Other than the search bar, users can filter the datasets using configurable filters. A detailed description of how to find datasets can be found here.
Step 1 - Selection of dataset of interest
Select the dataset of interest, click on 'Options', and then click on 'Analyze'.
Step 2 - Open the Phantasus application
After clicking 'Analyze', a side window opens up. Select 'Phantasus' application and fill in the details about the name and workspace where the analysis is to be saved.
Preparing the dataset for analysis
As shown in the above figure, rows on the heatmap correspond to genes. The columns correspond to samples which are annotated titles, GEO sample accession identifiers, and custom curated fields which are annotated when each dataset is ingested into Polly.
Adjusting expression values
Adjusting expression values to the log scale is an essential step in the analysis that helps in the normalization of the data.
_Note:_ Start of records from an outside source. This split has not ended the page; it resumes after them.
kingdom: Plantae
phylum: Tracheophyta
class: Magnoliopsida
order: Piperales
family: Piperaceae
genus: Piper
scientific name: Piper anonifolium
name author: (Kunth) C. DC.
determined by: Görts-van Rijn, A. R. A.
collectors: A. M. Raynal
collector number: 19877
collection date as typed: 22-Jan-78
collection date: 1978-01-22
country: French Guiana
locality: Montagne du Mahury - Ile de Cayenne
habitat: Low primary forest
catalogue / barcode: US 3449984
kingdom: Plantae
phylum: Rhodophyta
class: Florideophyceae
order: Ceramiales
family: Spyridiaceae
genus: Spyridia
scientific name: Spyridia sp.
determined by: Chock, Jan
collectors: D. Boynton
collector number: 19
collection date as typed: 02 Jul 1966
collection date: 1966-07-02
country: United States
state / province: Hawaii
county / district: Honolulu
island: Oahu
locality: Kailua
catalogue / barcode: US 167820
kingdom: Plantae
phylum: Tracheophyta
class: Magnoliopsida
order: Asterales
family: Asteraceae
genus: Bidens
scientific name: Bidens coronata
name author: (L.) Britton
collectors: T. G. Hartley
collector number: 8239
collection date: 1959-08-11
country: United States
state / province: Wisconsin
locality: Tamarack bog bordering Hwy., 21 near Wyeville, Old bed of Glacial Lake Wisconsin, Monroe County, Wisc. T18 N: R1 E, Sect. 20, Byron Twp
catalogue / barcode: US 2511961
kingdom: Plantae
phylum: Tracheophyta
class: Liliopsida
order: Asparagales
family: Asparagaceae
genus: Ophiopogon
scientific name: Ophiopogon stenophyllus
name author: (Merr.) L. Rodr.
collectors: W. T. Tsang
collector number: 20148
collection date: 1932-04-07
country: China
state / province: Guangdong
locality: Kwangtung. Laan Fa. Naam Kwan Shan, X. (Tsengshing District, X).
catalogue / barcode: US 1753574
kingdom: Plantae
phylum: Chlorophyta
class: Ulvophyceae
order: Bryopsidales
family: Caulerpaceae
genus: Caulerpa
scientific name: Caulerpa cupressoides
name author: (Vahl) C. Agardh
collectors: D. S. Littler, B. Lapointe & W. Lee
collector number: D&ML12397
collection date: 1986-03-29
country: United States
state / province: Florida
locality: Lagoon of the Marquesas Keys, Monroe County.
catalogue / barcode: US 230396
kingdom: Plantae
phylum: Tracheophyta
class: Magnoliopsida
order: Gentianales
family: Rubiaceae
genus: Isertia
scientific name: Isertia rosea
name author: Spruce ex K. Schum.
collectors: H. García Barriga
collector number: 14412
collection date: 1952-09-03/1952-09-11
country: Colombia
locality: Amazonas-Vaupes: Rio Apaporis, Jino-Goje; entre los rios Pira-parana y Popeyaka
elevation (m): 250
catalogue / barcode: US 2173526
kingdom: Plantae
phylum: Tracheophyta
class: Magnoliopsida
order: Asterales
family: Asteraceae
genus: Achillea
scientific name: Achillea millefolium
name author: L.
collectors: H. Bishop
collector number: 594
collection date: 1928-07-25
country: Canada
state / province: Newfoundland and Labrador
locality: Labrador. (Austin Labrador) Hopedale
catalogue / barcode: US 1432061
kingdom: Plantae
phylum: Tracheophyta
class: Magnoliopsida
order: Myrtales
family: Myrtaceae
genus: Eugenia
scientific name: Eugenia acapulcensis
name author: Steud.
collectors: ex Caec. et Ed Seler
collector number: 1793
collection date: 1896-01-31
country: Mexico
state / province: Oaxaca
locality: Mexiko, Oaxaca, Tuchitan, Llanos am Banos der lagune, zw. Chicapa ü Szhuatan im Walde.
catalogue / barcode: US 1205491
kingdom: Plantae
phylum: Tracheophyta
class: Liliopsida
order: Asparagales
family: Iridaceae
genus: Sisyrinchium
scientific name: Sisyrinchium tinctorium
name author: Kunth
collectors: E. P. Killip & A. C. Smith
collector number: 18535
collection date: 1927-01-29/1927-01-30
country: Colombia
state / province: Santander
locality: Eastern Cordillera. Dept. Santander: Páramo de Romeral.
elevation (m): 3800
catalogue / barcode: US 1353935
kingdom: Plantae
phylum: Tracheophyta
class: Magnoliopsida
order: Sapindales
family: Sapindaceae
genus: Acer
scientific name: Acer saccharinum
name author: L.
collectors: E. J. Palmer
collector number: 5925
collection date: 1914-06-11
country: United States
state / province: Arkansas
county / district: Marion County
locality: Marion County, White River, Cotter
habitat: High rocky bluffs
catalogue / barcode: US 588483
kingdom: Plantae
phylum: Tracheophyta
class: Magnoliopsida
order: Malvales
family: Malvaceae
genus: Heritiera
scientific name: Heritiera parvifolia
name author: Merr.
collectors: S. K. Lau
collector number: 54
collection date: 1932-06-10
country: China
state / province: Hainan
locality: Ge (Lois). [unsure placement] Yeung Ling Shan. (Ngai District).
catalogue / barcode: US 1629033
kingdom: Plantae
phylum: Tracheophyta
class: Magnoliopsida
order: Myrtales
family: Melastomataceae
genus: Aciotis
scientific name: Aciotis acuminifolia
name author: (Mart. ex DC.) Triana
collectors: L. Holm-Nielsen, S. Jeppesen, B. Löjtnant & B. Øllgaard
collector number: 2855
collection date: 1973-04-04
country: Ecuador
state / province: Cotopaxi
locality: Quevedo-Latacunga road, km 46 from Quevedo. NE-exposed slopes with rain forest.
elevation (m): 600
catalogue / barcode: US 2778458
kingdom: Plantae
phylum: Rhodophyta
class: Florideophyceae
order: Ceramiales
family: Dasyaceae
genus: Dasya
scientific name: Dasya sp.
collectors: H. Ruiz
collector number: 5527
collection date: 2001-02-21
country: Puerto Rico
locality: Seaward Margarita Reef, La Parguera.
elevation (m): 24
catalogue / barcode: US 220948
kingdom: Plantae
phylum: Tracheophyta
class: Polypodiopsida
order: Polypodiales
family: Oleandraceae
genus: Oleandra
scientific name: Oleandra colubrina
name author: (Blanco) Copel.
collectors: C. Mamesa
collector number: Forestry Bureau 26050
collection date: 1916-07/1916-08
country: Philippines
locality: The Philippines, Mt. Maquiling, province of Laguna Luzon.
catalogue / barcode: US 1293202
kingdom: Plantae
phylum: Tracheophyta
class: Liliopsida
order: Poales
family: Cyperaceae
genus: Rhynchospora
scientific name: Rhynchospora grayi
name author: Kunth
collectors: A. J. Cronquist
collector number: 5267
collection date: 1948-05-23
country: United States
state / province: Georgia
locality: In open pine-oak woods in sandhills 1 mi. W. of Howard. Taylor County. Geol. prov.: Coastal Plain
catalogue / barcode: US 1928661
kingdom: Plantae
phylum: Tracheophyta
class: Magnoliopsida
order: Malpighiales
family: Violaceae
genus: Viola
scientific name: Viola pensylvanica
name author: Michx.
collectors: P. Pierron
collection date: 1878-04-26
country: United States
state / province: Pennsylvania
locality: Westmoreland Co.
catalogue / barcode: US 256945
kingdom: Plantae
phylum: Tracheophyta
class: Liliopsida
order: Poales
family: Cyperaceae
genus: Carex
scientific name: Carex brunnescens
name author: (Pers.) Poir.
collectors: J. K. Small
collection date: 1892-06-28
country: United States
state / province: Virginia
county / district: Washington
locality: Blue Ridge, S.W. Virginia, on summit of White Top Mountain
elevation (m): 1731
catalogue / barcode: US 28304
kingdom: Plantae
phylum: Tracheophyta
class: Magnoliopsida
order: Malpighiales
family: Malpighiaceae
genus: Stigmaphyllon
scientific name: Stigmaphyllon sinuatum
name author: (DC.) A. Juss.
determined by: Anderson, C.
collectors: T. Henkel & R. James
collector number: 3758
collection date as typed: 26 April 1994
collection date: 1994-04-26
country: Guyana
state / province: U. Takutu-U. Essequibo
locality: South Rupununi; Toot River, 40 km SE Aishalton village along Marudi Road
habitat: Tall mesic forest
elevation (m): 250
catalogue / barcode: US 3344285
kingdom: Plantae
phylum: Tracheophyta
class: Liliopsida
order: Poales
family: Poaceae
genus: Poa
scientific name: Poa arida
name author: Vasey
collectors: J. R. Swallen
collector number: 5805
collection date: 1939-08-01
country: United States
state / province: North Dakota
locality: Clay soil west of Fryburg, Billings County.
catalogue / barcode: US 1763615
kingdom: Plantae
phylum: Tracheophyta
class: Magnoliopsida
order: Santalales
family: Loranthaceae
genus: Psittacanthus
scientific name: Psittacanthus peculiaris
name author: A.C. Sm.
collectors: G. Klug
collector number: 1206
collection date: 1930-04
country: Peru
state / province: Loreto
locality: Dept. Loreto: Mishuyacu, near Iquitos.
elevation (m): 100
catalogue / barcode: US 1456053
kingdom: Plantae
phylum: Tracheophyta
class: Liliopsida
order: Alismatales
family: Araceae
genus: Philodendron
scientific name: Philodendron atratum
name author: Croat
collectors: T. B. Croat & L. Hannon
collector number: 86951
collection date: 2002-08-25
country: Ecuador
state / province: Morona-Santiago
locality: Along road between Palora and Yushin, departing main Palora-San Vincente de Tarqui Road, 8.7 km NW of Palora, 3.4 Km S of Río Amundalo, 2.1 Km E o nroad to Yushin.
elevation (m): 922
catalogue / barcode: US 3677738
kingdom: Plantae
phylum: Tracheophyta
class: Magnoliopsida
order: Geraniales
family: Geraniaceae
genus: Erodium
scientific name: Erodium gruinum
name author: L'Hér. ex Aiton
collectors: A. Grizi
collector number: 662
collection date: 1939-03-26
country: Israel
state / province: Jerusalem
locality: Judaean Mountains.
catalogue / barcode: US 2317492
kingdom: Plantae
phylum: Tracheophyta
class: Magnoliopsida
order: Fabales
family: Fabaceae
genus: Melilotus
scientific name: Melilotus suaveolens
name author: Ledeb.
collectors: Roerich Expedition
Raw data on OmixAtlas has gene counts that are not normalized. Data imported from OmixAtlas is normalized by default on Phantasus. Data is normalized using Variance Stabilization Transformation (VST) method. VST aims to generate a matrix of values for which variance is constant across the range of mean values, especially for low mean.
Checking scale through box plots
The most accurate way to check if the data is scaled to log2 is via box-plots. To plot this, click on Tools/Plots/Chart. Adjust the parameters to get a box plot.
Filtering lowly-expressed genes
Filtering genes that have low expression is a critical step as it helps in the reduction of noise in the data and increases the probability of finding the set of genes that are significantly different in case versus control.
To filter the genes, the first step is to calculate the mean expression of each gene. To do this, click on Tools/Create Calculated Annotation.
A column containing the 'Mean' will appear.
The second step is to filter genes. To do this, click on Tools/Filter.
Users can choose the range depending on the analysis. It is common practice to choose 10,000 to 12,000 genes for most mammalian datasets.
Modify the row/column annotations
The rows and columns on a dataset could be overwhelming for the user to perform downstream analysis.
To modify the row and column headers, click on Options/Annotations and select/deselect the rows/columns of interest.
Exploring the dataset
PCA plots are the most popular way to analyze the RNA seq datasets. To do so, click on Tools/Plots/PCA plot.
The plot is generated instantly.
The PCA plot is customizable. Users can change the colors, sizes, and labels of points on the plot.
Clustering the datasets is useful in interpretation of the data. To do this, click on Tools/Clustering/K-means.
Another column with color-coded clusters will appear in the table.
Hierarchical clustering is done to cluster samples and highlight the outliers. To do this, click on Tools/Clustering/Hierarchial Clustering.
Clusters will appear on top of the columns of the heatmap.
Differential gene expression
Differential gene expression is the final step in the analysis to shortlist the genes that are differentially expressed in case versus control.
Applying limma tool
Limma tool can be used to carry out the differential gene expression. To do this, click on Tools/Differential expression/Limma.
Select the row metadata as field. For example, the curated drug can be chosen as field, with drug and none as classes.
Log fold change and p-value appears in the table.
Volcano plots are an important visualization tool that gives a quick glance at the statistically significant differentially expressed genes. To create a volcano plot, click on Tools/Plots/Volcano Plot.
Pathway analysis is done to understand the biological processes that are differentially involved in case versus control. To do this, select the rows and click on Tools/Pathway analysis/Enrichr.
A new tab will appear with the results.